Some of your SEAVERS or SEVERS may in fact be SIEVERS or even SIEWERS (still pronounced Seavers), if you run across any people of that name from Knox county, Indiana. They're all my cousins from a familial connection in the Emsland area of Germany. Of course, the Germans pronounce the 'v' like an 'f' - but when they got to America the pronunciation of the name was anglicized to the 'v' sound. This strangely enough later led one branch of the family to change the 'v' to a 'w' thinking the pronunciation was correct but the spelling had been anglicized. All of that took place within the space of 3 generations.

Diane Geanuleas said...

I've not been a transcriber for genealogical records, but it is possible that a volunteer who was keying the index using touch-typing could have reached for the "w" instead of hitting the "s" on the home row. Same finger to key both letters. So glad you discovered and corrected the error. Your work is much admired. And inspiring. Thank you for your regular screen-shot explanations of your process; they are invaluable.

Written exercise » Would you output the comments on surname spellings word for word, starting with "Diane Geanuleas said..." and going on through "they are invaluable."? The entries after this have no connection to the comments on surname spellings.

Records supplied »

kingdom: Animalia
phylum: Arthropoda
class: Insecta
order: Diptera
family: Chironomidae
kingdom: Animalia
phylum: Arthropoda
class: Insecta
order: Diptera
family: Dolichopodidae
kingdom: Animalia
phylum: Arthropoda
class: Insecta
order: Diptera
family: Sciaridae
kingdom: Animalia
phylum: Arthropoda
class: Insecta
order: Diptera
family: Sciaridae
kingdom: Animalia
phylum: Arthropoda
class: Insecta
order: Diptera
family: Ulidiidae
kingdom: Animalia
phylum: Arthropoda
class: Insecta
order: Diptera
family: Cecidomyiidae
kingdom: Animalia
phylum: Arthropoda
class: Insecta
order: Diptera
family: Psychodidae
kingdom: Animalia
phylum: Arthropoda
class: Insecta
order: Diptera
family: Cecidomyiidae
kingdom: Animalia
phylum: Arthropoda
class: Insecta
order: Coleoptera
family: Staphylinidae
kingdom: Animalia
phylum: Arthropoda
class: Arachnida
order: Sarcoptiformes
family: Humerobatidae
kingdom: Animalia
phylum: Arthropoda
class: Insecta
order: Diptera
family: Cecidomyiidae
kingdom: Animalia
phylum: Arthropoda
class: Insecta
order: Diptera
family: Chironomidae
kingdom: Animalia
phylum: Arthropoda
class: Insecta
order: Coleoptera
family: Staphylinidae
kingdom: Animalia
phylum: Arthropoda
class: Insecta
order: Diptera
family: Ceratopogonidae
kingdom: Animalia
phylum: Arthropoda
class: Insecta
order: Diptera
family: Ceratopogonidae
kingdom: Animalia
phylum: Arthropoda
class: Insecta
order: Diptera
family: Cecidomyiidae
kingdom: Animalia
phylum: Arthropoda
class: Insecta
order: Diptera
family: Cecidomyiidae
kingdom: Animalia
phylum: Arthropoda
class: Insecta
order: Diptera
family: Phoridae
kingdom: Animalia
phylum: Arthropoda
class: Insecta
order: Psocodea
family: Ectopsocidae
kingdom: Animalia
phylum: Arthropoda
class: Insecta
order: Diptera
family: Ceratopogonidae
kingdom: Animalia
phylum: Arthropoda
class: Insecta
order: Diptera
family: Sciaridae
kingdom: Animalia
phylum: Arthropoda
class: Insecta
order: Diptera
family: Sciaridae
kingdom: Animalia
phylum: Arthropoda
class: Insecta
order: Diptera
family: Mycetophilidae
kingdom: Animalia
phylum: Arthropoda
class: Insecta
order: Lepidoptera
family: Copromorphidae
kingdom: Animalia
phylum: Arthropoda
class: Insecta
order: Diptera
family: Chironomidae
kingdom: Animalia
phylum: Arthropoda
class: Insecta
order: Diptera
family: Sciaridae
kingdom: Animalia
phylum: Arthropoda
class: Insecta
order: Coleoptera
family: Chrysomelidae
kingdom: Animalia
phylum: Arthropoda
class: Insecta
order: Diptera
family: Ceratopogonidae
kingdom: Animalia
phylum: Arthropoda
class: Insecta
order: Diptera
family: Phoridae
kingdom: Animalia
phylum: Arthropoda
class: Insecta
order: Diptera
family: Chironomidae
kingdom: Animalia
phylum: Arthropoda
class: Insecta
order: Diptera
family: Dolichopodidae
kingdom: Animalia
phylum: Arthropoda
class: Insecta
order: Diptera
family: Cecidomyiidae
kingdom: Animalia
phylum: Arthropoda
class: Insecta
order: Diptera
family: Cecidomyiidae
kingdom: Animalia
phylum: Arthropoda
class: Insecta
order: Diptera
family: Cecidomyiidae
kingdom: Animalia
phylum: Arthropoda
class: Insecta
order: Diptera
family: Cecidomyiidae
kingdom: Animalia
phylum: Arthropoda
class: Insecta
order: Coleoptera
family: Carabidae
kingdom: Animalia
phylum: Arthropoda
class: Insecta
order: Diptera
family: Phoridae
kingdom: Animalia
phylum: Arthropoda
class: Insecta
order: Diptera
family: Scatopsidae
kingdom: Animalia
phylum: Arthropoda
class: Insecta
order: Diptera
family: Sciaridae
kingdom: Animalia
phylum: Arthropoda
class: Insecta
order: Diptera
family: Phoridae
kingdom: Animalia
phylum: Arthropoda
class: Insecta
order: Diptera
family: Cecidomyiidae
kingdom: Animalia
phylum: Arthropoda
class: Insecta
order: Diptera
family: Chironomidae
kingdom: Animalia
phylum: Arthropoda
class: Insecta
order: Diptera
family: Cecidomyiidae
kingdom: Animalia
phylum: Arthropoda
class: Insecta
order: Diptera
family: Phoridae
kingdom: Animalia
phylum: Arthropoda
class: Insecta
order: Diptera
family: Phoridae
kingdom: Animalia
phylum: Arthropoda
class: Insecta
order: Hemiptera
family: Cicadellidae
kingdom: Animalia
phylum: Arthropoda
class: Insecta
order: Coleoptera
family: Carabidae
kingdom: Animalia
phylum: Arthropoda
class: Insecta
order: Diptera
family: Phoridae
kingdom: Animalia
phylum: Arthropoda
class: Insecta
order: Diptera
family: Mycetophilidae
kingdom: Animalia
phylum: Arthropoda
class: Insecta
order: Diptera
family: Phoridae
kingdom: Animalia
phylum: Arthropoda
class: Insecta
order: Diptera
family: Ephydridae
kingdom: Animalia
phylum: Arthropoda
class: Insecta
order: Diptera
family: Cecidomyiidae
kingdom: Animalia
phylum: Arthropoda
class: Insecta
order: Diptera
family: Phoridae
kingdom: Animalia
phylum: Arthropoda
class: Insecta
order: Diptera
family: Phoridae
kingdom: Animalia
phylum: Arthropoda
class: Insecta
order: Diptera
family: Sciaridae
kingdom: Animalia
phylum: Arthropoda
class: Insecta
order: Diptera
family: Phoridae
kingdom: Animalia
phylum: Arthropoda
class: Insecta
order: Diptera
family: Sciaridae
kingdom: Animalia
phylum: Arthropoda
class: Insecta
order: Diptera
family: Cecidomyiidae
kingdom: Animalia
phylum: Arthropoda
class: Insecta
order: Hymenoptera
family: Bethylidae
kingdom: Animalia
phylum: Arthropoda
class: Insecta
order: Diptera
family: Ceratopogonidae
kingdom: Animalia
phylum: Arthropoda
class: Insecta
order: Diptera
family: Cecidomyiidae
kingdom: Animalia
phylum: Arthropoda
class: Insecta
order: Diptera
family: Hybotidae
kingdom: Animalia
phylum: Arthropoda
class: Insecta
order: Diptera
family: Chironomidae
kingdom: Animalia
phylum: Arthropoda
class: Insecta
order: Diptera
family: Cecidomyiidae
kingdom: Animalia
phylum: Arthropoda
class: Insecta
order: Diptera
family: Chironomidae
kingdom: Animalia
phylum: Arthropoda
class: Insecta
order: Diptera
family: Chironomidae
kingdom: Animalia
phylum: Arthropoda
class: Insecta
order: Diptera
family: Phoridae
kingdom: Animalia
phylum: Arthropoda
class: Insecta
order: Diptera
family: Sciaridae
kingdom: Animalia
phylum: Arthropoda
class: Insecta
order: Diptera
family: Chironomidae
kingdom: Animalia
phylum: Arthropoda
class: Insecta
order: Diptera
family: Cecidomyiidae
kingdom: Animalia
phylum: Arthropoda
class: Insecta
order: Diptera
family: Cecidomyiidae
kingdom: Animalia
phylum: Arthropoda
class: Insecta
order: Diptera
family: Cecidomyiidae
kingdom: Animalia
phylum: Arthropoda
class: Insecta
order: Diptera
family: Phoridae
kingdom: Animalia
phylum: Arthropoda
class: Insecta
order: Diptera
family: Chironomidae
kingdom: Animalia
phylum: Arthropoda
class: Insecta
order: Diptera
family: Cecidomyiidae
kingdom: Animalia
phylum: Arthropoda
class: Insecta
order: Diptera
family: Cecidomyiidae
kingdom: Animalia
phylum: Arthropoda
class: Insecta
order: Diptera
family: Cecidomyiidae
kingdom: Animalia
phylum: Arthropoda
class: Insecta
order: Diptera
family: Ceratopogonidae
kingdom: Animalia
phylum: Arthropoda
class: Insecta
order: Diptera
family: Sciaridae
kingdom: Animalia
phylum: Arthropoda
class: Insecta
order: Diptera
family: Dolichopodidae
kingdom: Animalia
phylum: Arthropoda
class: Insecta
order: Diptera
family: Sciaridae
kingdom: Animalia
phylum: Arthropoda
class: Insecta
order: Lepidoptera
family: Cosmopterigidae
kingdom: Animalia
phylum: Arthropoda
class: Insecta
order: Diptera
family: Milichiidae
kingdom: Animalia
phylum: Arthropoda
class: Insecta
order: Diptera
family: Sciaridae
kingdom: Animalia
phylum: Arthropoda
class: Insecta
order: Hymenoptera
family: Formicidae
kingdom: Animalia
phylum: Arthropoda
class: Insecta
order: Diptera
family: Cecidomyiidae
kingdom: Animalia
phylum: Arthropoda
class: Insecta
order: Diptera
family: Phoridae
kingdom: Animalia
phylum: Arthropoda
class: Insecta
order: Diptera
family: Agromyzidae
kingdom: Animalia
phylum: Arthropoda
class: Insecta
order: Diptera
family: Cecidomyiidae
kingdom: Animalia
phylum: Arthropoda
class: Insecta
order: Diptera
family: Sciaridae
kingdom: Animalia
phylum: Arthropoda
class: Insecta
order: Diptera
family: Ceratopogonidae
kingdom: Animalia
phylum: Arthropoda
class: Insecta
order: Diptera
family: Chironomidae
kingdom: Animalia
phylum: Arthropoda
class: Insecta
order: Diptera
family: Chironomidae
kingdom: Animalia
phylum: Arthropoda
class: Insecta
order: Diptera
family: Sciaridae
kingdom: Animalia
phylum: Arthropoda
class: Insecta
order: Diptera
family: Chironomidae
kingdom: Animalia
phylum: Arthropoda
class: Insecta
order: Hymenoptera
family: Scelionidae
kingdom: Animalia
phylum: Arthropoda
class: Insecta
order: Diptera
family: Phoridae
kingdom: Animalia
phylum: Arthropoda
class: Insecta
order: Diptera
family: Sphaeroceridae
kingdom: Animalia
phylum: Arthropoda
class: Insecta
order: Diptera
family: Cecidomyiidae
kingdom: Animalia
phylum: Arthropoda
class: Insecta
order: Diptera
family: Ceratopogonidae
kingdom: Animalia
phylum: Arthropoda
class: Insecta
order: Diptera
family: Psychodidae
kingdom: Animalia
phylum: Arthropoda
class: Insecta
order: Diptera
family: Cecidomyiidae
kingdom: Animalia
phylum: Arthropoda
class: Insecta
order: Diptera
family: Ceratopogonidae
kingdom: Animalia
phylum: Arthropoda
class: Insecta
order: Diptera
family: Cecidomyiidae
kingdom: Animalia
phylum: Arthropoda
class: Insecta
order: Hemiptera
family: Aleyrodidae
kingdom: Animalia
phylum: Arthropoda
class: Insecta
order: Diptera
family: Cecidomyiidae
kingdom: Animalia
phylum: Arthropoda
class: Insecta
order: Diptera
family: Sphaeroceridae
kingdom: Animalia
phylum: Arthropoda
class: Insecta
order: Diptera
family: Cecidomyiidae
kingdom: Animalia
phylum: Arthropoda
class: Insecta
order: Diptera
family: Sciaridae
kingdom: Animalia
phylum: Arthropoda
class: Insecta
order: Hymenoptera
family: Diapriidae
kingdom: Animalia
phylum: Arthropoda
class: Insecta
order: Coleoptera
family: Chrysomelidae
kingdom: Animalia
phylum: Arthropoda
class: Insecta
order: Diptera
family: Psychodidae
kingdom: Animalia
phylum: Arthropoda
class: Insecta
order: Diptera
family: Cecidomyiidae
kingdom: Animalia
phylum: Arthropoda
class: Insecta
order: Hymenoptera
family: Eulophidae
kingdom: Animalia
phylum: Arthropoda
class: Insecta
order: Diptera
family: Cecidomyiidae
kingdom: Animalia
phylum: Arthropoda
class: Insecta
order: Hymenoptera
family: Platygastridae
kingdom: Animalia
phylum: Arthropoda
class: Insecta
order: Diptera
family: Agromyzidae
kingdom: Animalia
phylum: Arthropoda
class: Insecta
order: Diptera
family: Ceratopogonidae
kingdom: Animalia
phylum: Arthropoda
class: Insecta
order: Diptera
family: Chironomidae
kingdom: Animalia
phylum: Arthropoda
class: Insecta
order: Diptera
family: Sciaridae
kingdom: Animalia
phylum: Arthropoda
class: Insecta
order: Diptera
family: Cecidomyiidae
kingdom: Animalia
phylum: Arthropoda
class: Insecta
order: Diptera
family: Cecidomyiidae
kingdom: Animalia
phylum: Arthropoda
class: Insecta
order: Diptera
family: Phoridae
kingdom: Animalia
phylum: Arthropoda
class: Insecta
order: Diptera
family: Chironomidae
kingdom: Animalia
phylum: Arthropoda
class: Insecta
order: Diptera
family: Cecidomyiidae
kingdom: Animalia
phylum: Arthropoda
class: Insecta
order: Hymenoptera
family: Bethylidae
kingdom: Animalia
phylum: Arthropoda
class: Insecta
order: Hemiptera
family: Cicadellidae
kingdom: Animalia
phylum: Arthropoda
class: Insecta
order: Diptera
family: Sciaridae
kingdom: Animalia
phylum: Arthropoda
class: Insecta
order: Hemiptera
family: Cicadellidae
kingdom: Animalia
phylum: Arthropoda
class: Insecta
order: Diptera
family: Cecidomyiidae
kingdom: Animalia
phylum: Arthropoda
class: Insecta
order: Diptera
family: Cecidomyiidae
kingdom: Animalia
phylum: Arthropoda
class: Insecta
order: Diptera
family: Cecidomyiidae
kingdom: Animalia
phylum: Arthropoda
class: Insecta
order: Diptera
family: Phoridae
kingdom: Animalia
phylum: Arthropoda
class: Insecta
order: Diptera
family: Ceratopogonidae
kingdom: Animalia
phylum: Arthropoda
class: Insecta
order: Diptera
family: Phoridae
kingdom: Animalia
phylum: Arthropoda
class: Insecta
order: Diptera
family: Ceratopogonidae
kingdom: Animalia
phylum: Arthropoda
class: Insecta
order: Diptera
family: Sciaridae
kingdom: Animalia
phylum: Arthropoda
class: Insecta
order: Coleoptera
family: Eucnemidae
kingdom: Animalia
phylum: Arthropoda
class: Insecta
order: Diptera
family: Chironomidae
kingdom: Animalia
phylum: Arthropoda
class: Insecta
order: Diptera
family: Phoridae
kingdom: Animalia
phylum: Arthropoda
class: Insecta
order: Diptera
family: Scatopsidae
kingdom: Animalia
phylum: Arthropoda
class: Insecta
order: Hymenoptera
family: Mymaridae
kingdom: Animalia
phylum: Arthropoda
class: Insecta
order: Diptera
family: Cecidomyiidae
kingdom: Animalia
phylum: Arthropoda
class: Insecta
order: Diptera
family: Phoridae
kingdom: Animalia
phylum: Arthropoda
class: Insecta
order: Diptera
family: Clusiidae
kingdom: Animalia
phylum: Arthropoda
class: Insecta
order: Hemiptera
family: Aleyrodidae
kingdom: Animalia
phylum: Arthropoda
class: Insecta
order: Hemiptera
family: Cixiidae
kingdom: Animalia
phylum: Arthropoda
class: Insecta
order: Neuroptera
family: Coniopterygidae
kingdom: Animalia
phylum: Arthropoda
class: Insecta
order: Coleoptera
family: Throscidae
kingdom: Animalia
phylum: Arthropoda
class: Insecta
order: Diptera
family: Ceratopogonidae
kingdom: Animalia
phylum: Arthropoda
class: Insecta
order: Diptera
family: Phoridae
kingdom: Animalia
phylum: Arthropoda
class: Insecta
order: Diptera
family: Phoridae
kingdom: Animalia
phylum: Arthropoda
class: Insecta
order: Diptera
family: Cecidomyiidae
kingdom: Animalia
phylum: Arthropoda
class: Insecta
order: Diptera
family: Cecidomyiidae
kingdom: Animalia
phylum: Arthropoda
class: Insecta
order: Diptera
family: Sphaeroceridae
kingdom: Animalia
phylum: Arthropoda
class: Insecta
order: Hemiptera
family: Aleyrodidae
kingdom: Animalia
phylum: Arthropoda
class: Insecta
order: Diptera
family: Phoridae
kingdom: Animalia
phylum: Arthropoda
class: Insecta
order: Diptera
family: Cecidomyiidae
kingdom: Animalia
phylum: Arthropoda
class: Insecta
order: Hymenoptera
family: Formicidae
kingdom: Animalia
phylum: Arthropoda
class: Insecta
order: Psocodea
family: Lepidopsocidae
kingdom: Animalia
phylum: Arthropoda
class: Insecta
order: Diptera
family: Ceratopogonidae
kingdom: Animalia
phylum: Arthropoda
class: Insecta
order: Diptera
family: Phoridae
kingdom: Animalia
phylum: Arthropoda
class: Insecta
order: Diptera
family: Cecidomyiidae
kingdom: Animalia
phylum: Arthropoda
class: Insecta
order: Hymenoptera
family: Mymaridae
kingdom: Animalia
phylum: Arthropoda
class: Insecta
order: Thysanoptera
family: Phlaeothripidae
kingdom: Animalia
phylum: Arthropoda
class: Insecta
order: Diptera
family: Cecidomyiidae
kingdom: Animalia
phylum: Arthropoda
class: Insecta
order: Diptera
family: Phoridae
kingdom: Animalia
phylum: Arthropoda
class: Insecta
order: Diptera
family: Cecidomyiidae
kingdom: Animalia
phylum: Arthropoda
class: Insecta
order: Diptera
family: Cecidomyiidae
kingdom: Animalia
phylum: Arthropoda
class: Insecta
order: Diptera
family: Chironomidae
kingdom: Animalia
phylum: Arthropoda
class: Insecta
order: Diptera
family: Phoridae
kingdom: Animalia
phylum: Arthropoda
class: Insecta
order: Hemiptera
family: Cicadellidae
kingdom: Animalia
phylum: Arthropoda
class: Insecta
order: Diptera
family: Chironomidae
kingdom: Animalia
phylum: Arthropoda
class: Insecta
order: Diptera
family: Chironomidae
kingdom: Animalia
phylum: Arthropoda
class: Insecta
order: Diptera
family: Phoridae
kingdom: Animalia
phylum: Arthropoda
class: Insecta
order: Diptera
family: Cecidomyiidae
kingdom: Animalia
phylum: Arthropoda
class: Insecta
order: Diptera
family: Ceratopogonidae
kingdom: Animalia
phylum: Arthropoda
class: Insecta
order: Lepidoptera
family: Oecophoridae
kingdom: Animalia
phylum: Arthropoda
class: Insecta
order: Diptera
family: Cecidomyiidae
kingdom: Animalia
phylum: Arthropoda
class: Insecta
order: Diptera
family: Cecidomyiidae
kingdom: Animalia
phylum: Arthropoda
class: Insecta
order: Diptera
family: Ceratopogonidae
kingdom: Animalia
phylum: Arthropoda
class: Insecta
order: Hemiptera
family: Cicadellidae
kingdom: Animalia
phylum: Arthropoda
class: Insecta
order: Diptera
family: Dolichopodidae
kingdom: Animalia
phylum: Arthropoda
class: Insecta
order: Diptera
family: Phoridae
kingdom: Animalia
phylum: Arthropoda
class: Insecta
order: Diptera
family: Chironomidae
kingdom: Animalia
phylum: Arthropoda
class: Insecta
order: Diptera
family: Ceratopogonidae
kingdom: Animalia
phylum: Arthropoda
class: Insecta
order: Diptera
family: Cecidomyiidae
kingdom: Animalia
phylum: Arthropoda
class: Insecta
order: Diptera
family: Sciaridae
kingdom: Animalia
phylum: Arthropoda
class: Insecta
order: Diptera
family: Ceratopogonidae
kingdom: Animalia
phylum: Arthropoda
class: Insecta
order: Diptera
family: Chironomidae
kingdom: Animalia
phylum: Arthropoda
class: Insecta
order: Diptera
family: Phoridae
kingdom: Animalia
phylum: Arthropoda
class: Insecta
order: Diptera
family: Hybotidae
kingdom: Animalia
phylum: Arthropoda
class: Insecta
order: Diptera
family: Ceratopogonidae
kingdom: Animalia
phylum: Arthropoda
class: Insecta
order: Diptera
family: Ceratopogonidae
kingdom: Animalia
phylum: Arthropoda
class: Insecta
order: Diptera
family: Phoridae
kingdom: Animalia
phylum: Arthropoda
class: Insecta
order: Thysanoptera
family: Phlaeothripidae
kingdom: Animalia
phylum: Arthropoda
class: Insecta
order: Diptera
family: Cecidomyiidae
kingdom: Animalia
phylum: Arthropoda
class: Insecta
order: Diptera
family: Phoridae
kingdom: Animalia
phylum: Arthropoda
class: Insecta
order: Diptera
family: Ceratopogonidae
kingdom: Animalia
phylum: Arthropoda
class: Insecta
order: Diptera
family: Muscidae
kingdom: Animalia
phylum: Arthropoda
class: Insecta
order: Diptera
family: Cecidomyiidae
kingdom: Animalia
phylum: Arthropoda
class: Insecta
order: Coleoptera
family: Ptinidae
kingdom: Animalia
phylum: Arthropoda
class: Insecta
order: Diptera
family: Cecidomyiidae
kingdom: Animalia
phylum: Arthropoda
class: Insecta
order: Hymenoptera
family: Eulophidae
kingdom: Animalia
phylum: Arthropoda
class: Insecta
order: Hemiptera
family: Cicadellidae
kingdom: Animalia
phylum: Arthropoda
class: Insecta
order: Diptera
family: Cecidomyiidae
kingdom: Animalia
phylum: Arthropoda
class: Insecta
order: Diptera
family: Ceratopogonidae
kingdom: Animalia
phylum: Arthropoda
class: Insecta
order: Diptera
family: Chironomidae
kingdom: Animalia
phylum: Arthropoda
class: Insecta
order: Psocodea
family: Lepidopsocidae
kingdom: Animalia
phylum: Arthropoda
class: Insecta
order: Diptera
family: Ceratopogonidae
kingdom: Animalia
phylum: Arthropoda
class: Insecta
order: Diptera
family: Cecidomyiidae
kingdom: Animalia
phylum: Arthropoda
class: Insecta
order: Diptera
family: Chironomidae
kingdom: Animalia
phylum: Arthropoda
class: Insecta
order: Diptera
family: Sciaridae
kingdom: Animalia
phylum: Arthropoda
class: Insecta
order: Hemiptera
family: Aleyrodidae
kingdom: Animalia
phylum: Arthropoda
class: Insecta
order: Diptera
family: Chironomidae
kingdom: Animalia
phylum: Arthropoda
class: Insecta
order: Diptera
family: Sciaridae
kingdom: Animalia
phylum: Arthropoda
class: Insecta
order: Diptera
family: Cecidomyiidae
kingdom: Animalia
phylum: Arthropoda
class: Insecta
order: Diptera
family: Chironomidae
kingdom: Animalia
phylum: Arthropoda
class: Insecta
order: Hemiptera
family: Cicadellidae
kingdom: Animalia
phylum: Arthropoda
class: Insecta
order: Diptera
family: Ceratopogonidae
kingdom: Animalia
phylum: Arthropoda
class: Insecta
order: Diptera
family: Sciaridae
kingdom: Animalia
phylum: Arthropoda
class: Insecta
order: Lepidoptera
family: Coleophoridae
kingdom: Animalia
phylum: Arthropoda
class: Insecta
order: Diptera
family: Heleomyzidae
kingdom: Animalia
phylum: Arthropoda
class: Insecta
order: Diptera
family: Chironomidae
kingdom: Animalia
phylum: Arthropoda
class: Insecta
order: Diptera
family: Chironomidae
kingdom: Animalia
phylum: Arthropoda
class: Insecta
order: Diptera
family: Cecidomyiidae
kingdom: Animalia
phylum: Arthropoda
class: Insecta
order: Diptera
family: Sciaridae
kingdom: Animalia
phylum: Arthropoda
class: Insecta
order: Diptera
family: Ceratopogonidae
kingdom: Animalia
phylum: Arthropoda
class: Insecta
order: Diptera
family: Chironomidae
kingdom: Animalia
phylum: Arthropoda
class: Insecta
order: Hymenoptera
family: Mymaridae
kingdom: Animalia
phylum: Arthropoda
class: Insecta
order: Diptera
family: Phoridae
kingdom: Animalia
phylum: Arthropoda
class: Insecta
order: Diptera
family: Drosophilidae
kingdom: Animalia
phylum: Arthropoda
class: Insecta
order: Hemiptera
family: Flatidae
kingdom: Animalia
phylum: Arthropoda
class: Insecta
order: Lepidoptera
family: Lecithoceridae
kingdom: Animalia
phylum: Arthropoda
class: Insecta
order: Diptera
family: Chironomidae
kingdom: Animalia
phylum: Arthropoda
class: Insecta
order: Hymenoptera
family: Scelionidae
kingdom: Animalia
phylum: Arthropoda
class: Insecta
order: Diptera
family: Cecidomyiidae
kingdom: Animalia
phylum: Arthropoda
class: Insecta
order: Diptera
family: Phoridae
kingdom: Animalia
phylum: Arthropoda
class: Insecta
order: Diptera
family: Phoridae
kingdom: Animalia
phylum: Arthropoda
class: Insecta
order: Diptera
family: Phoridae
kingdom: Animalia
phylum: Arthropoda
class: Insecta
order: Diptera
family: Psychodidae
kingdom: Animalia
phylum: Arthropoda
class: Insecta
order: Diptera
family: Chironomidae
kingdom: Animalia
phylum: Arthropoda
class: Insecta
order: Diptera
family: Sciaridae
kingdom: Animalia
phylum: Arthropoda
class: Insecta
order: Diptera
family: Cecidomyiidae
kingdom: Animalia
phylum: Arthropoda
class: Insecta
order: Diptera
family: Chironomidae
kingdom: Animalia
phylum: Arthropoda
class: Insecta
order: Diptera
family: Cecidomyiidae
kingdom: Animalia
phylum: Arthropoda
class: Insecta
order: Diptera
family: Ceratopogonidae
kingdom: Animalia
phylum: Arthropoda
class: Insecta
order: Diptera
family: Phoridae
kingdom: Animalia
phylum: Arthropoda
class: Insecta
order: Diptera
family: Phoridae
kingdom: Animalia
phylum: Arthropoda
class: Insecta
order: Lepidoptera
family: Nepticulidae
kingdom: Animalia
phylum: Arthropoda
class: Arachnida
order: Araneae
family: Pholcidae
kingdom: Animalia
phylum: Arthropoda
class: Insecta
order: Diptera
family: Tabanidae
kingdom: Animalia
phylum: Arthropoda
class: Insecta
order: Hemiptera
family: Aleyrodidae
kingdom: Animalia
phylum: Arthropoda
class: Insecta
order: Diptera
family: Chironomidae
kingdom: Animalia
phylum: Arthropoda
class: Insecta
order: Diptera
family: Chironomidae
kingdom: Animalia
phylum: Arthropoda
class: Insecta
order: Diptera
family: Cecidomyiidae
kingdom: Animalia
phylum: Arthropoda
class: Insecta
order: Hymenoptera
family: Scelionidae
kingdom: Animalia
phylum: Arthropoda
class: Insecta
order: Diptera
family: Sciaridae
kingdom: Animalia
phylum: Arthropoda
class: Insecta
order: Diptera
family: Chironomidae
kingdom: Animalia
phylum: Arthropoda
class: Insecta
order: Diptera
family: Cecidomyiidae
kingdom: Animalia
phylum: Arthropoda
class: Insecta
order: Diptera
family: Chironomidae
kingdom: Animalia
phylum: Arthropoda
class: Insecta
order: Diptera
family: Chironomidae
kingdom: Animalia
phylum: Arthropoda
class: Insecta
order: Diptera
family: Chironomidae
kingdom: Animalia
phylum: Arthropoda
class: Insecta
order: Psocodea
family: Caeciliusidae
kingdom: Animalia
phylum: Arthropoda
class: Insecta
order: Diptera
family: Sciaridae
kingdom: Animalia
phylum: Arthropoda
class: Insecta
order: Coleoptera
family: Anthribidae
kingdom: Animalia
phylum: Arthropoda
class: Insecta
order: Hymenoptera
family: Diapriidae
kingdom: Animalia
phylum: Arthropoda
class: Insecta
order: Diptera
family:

The answer »
Diane Geanuleas said...

I've not been a transcriber for genealogical records, but it is possible that a volunteer who was keying the index using touch-typing could have reached for the "w" instead of hitting the "s" on the home row. Same finger to key both letters. So glad you discovered and corrected the error. Your work is much admired. And inspiring. Thank you for your regular screen-shot explanations of your process; they are invaluable.